De prime abord, la reproduction sexuée ne semble guère présenter d’avantages. Comment imaginer qu’un processus impliquant deux individus plutôt qu’un constitue une optimisation du processus machinique? Rappelons la définition donnée plus haut: le processus machinique, quel qu’il soit, canalise de l’énergie pour fournir une résistance à l'augmentation de l’entropie. La reproduction sexuée soulève une question majeure: si l’objectif est la stabilité du système et que le processus est la reproduction sexuée, la déperdition d’énergie semble énorme car deux individus de sexes opposés doivent se mouvoir pour se retrouver physiquement à un endroit et à un moment précis où la fécondation est possible, et l’acte d’accouplement lui-même implique une dépense d’énergie. Il faut aussi tenir compte du coût métabolique (indirect) de la progéniture. Des travaux récents montrent que les mammifères paient les coûts de reproduction les plus élevés (hors lactation), environ 90 % de ces coûts étant indirects. Les ectothermes (amphibiens, reptiles, poissons, etc.) dépensent globalement moins d’énergie pour la reproduction, et parmi eux, les ectothermes vivipares supportent des coûts indirects plus élevés que les ovipares.

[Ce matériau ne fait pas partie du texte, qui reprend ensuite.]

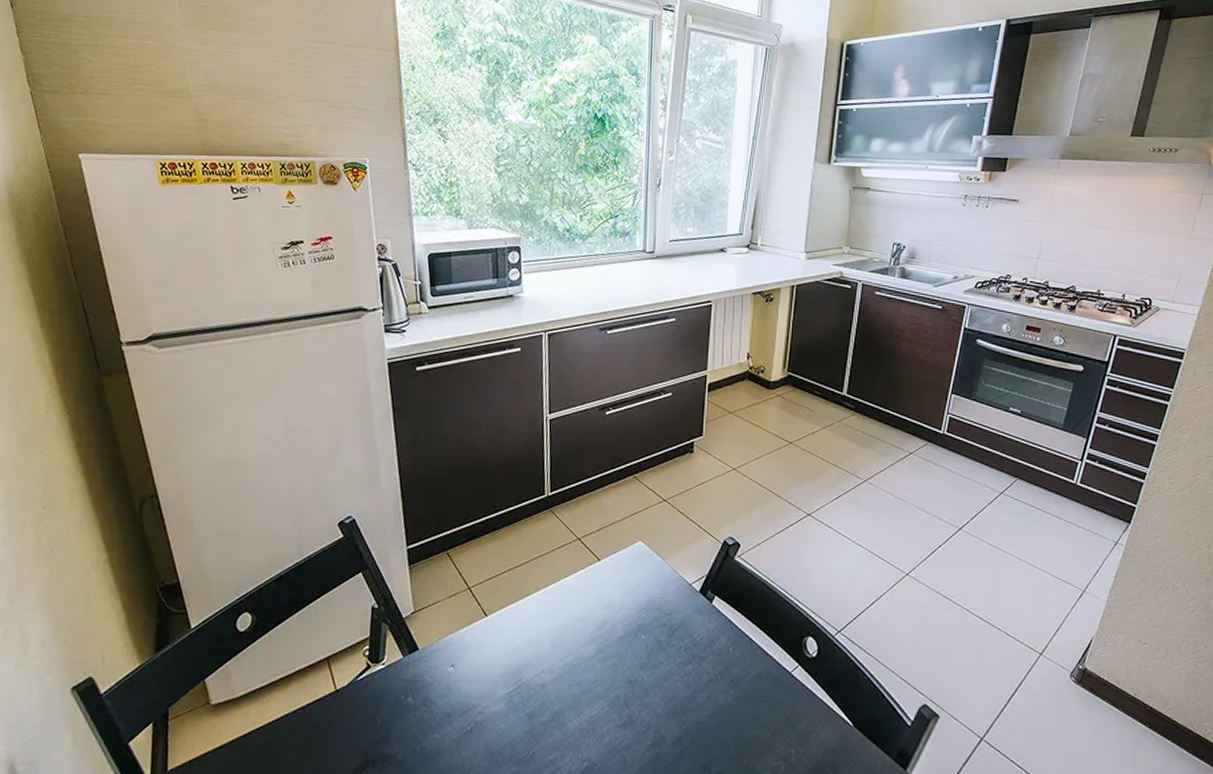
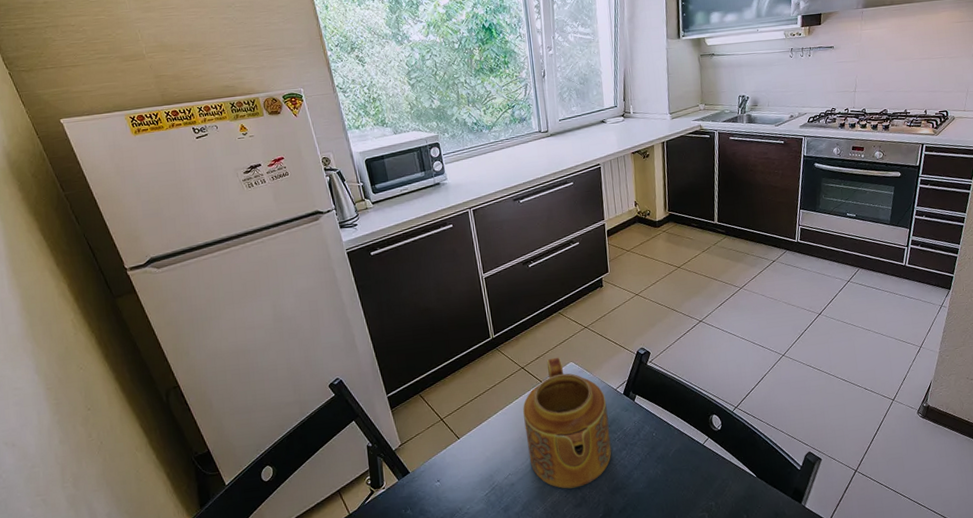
teapot: none [570,532,677,703] -> present [522,357,612,489]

Que la reproduction sexuée s’impose comme mécanisme de perpétuation des formes de vie les plus complexes suggère que ses avantages l’emportent sur son coût énergétique plus élevé dans ces organismes. Cela suppose notamment que la résistance à l'entropie qui en résulte est supérieure à la résistance fournie par la fission, la fragmentation ou la parthénogenèse, indépendamment de la déperdition d’énergie.

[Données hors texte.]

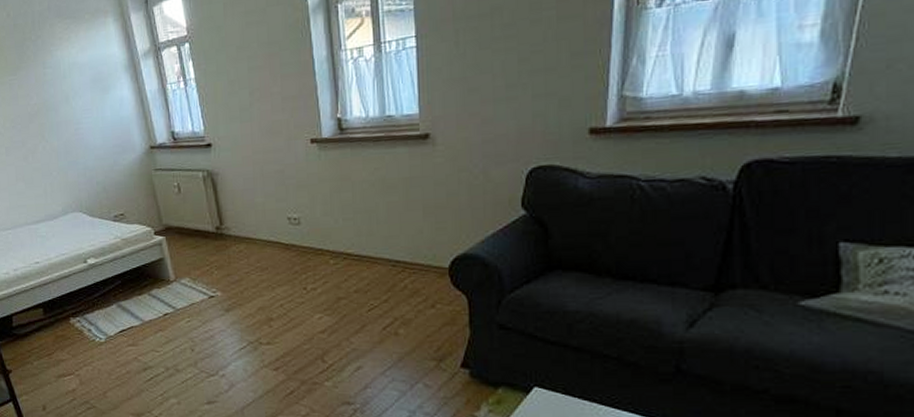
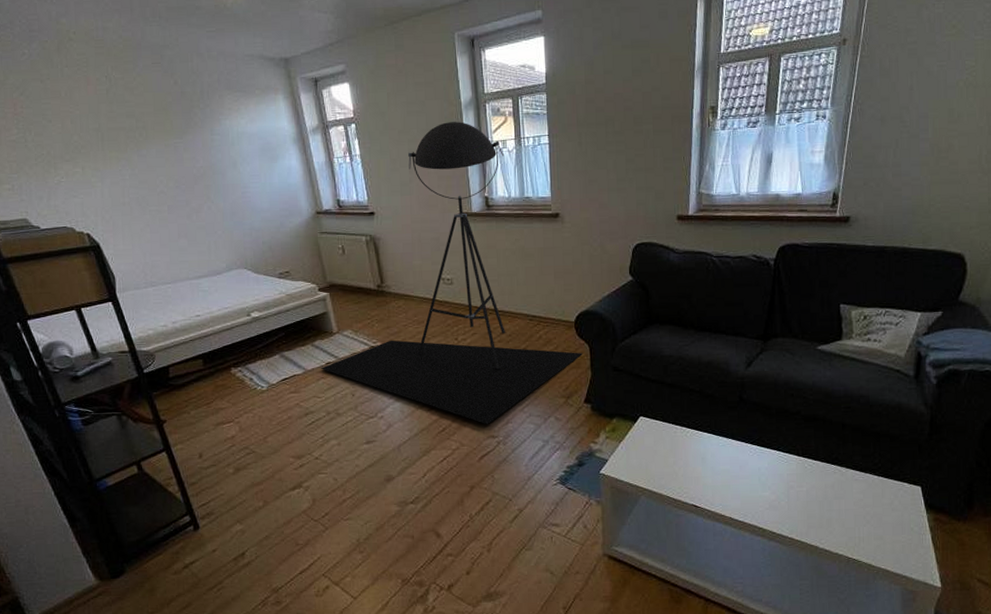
floor lamp: none [159,29,460,389] -> present [321,122,584,425]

Pour expliquer cet apparent paradoxe, il faut revenir à ce que nous avons décrit précédemment dans la Nature du Désordre sur les mutations et injections que subit constamment le code génétique dans tout type d’organisme. Le taux de mutation optimal n’est pas nul en raison du coût énergétique des mécanismes naturels de réduction des mutations, que ce soit via des enzymes de réparation ou en réduisant la vitesse de réplication de l’ADN. Dans ce contexte, la reproduction sexuée se révèle comme une solution très efficace pour réduire la probabilité qu'une mutation ne soit transmise à la génération suivante à moins qu'elle n'apporte des avantages déterminants.

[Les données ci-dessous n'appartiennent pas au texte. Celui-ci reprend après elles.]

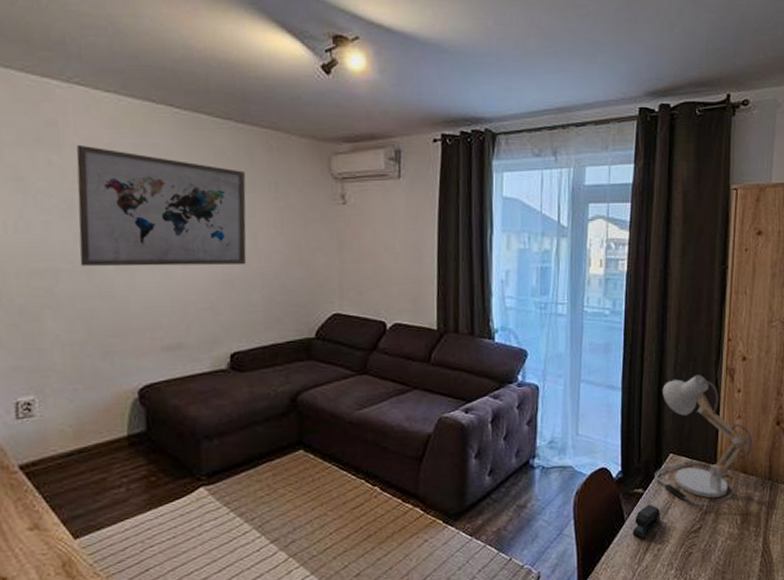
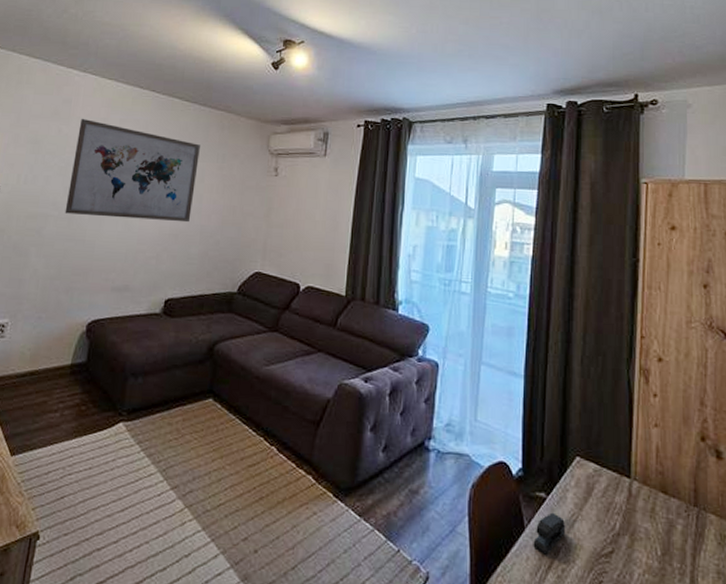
desk lamp: present [655,374,752,508] -> none [559,371,672,529]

Mais il faut aussi prendre en compte l’autre implication de cette méthode comme avertissement à toute personne en quête de déterminisme absolu : la reproduction sexuée n’est pas seulement un outil pour freiner les mutations, elle garantit également un minimum de diversité génétique puisque chaque parent ne fournit que la moitié de ses propres chromosomes, a priori sélectionnés au hasard.
La consanguinité est généralement associée à des problèmes de développement physiques ou cognitifs et très rares sont les espèces survivant dans des conditions de concentration génétique extrême. L’exemple le plus souvent cité est celui de la “vache de mer” (vaquita marina), l’un des plus petits cétacés du monde, dont la population se limite à une ou deux dizaines dans le golfe de Californie, et qui semble-t-il ne subit pas les effets de la consanguinité.
Fait anecdotique mais qui mérite d'être mentionné, une étude génétique récente suggère que l'espèce humaine s’est retrouvée limitée à 1 300 individus reproducteurs il y a 900 000 ans. Ce goulot d'étranglement génétique a duré environ 100 000 ans et aurait pu conduire à l'extinction de l'espèce humaine. Si l’on se fie à cette étude, l’exception humaine qui fait l’objet de notre analyse aujourd’hui aurait pu ne jamais voir le jour. Mais l’Homme a vécu et il a dompté les machines naturelles.